A few thousand paces north from Cupram fishing village, the local Lord watches anxiously as the sun continues to rise up from the horizon, unimpeded. Currently, he’s pacing around the village chief’s personal cottage, wondering why none of his men have reported the lightning magus’ arrival. The mercenaries he was instructed to hire were supposed to be cannon fodder – the time they bought was well-spent reinforcing the external defenses of Stannum Village, which should’ve been Fulgir’s next target.
Just then, Völl, the contract magus, entered the cottage without knocking.
“Well?! Where the hell is the lightning magus? And the mercenaries, for that matter?”
“Fulgir is dead. That rag-tag trio we hired actually pulled it off.” Paradoxically, he sounded more upset than his employer.
A mixture of pleasure, confusion, and foreboding emulsified in the Lord’s mind.
“…They killed him? You told me they were useless – magickless, even – so how does that…”
“I don’t know – you’re not the only one this royally fucks over.”

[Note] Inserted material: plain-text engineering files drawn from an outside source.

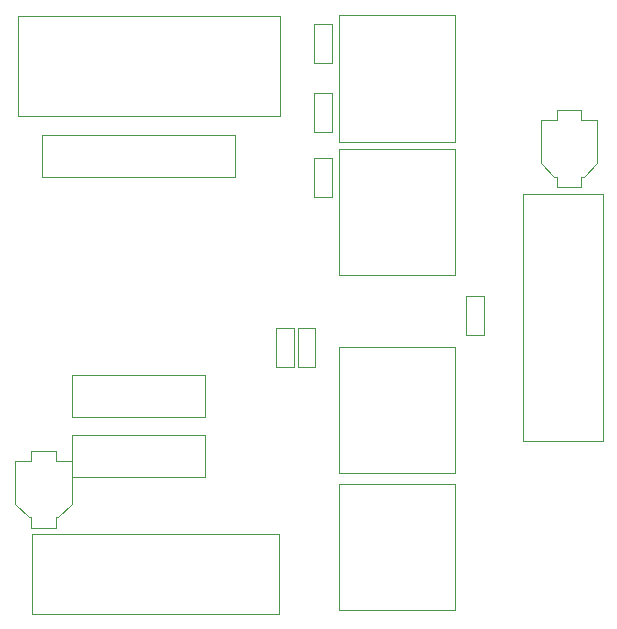
<source format=gbr>
%TF.GenerationSoftware,KiCad,Pcbnew,8.0.3*%
%TF.CreationDate,2024-06-13T16:05:25+05:30*%
%TF.ProjectId,OptoIsolation,4f70746f-4973-46f6-9c61-74696f6e2e6b,rev?*%
%TF.SameCoordinates,Original*%
%TF.FileFunction,Other,User*%
%FSLAX46Y46*%
G04 Gerber Fmt 4.6, Leading zero omitted, Abs format (unit mm)*
G04 Created by KiCad (PCBNEW 8.0.3) date 2024-06-13 16:05:25*
%MOMM*%
%LPD*%
G01*
G04 APERTURE LIST*
%ADD10C,0.050000*%
G04 APERTURE END LIST*
D10*
%TO.C,U6*%
X188770000Y-71175000D02*
X188770000Y-81875000D01*
X188770000Y-81875000D02*
X198570000Y-81875000D01*
X198570000Y-71175000D02*
X188770000Y-71175000D01*
X198570000Y-81875000D02*
X198570000Y-71175000D01*
%TO.C,R15*%
X186670000Y-71925000D02*
X188130000Y-71925000D01*
X186670000Y-75225000D02*
X186670000Y-71925000D01*
X188130000Y-71925000D02*
X188130000Y-75225000D01*
X188130000Y-75225000D02*
X186670000Y-75225000D01*
%TO.C,J2*%
X204325000Y-75050000D02*
X204325000Y-95950000D01*
X204325000Y-95950000D02*
X211075000Y-95950000D01*
X211075000Y-75050000D02*
X204325000Y-75050000D01*
X211075000Y-95950000D02*
X211075000Y-75050000D01*
%TO.C,U7*%
X163630000Y-70005000D02*
X163630000Y-73605000D01*
X163630000Y-73605000D02*
X179930000Y-73605000D01*
X166192000Y-90325000D02*
X166192000Y-93925000D01*
X166192000Y-93925000D02*
X177390000Y-93925000D01*
X177390000Y-90325000D02*
X166192000Y-90325000D01*
X177390000Y-93925000D02*
X177390000Y-90325000D01*
X179930000Y-70005000D02*
X163630000Y-70005000D01*
X179930000Y-73605000D02*
X179930000Y-70005000D01*
%TO.C,C4*%
X186670000Y-66439300D02*
X188130000Y-66439300D01*
X186670000Y-69739300D02*
X186670000Y-66439300D01*
X188130000Y-66439300D02*
X188130000Y-69739300D01*
X188130000Y-69739300D02*
X186670000Y-69739300D01*
%TO.C,C5*%
X183445000Y-86348300D02*
X184905000Y-86348300D01*
X183445000Y-89648300D02*
X183445000Y-86348300D01*
X184905000Y-86348300D02*
X184905000Y-89648300D01*
X184905000Y-89648300D02*
X183445000Y-89648300D01*
%TO.C,J3*%
X161555000Y-59932500D02*
X161555000Y-68392500D01*
X161555000Y-68392500D02*
X183788200Y-68416100D01*
X183775000Y-59932500D02*
X161555000Y-59932500D01*
X183788200Y-68416100D02*
X183775000Y-59932500D01*
%TO.C,R8*%
X199545000Y-83637500D02*
X201005000Y-83637500D01*
X199545000Y-86937500D02*
X199545000Y-83637500D01*
X201005000Y-83637500D02*
X201005000Y-86937500D01*
X201005000Y-86937500D02*
X199545000Y-86937500D01*
%TO.C,C7*%
X205825000Y-68750000D02*
X207175000Y-68750000D01*
X205825000Y-72400000D02*
X205825000Y-68750000D01*
X206975000Y-73550000D02*
X205825000Y-72400000D01*
X206975000Y-73550000D02*
X207175000Y-73550000D01*
X207175000Y-67900000D02*
X209275000Y-67900000D01*
X207175000Y-68750000D02*
X207175000Y-67900000D01*
X207175000Y-73550000D02*
X207175000Y-74400000D01*
X207175000Y-74400000D02*
X209275000Y-74400000D01*
X209275000Y-67900000D02*
X209275000Y-68750000D01*
X209275000Y-68750000D02*
X210625000Y-68750000D01*
X209275000Y-73550000D02*
X209475000Y-73550000D01*
X209275000Y-74400000D02*
X209275000Y-73550000D01*
X209475000Y-73550000D02*
X210625000Y-72400000D01*
X210625000Y-72400000D02*
X210625000Y-68750000D01*
%TO.C,U4*%
X188770000Y-59900000D02*
X188770000Y-70600000D01*
X188770000Y-70600000D02*
X198570000Y-70600000D01*
X198570000Y-59900000D02*
X188770000Y-59900000D01*
X198570000Y-70600000D02*
X198570000Y-59900000D01*
%TO.C,C6*%
X161325000Y-97600000D02*
X162675000Y-97600000D01*
X161325000Y-101250000D02*
X161325000Y-97600000D01*
X162475000Y-102400000D02*
X161325000Y-101250000D01*
X162475000Y-102400000D02*
X162675000Y-102400000D01*
X162675000Y-96750000D02*
X164775000Y-96750000D01*
X162675000Y-97600000D02*
X162675000Y-96750000D01*
X162675000Y-102400000D02*
X162675000Y-103250000D01*
X162675000Y-103250000D02*
X164775000Y-103250000D01*
X164775000Y-96750000D02*
X164775000Y-97600000D01*
X164775000Y-97600000D02*
X166125000Y-97600000D01*
X164775000Y-102400000D02*
X164975000Y-102400000D01*
X164775000Y-103250000D02*
X164775000Y-102400000D01*
X164975000Y-102400000D02*
X166125000Y-101250000D01*
X166125000Y-101250000D02*
X166125000Y-97600000D01*
%TO.C,U8*%
X188770000Y-87974200D02*
X188770000Y-98674200D01*
X188770000Y-98674200D02*
X198570000Y-98674200D01*
X198570000Y-87974200D02*
X188770000Y-87974200D01*
X198570000Y-98674200D02*
X198570000Y-87974200D01*
%TO.C,J1*%
X162750000Y-103800000D02*
X162750000Y-110550000D01*
X162750000Y-110550000D02*
X183650000Y-110550000D01*
X183650000Y-103800000D02*
X162750000Y-103800000D01*
X183650000Y-110550000D02*
X183650000Y-103800000D01*
%TO.C,J4*%
X166185000Y-95405000D02*
X177385000Y-95405000D01*
X166185000Y-98955000D02*
X166185000Y-95405000D01*
X177385000Y-95405000D02*
X177385000Y-98955000D01*
X177385000Y-98955000D02*
X166185000Y-98955000D01*
%TO.C,U9*%
X188770000Y-99556600D02*
X188770000Y-110256600D01*
X188770000Y-110256600D02*
X198570000Y-110256600D01*
X198570000Y-99556600D02*
X188770000Y-99556600D01*
X198570000Y-110256600D02*
X198570000Y-99556600D01*
%TO.C,C3*%
X185295000Y-86350000D02*
X186755000Y-86350000D01*
X185295000Y-89650000D02*
X185295000Y-86350000D01*
X186755000Y-86350000D02*
X186755000Y-89650000D01*
X186755000Y-89650000D02*
X185295000Y-89650000D01*
%TO.C,R10*%
X186670000Y-60650000D02*
X188130000Y-60650000D01*
X186670000Y-63950000D02*
X186670000Y-60650000D01*
X188130000Y-60650000D02*
X188130000Y-63950000D01*
X188130000Y-63950000D02*
X186670000Y-63950000D01*
%TD*%
M02*

</source>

A harsh realization washes over the large man.
“My 7 golds..?”
For a second, Völl was too stunned to speak.
“Golds? Golds?!”
The contract magus pushed the Lord up against the wall in a blind rage.
“Listen close – the man who lent me to help you has spent a lot of money trying to get ahold of that mercenary trio. It takes a lot of funds to smuggle someone out from Helvia into Ferroth, and now, I have to tell him that those three nobodies just wasted the lightning magus after he’s finally made it here.”
The Lord doesn’t understand – Fulgir had been terrorizing his territory for weeks… but if he was hired..? The man tries to call out for help, but Völl’s hands suffocate his voice into an incoherent mumble.
“I have to leave as soon as possible to report this, but before I do…”
The magus’ grip tightens.
“…you’ll be signing some contracts for me.”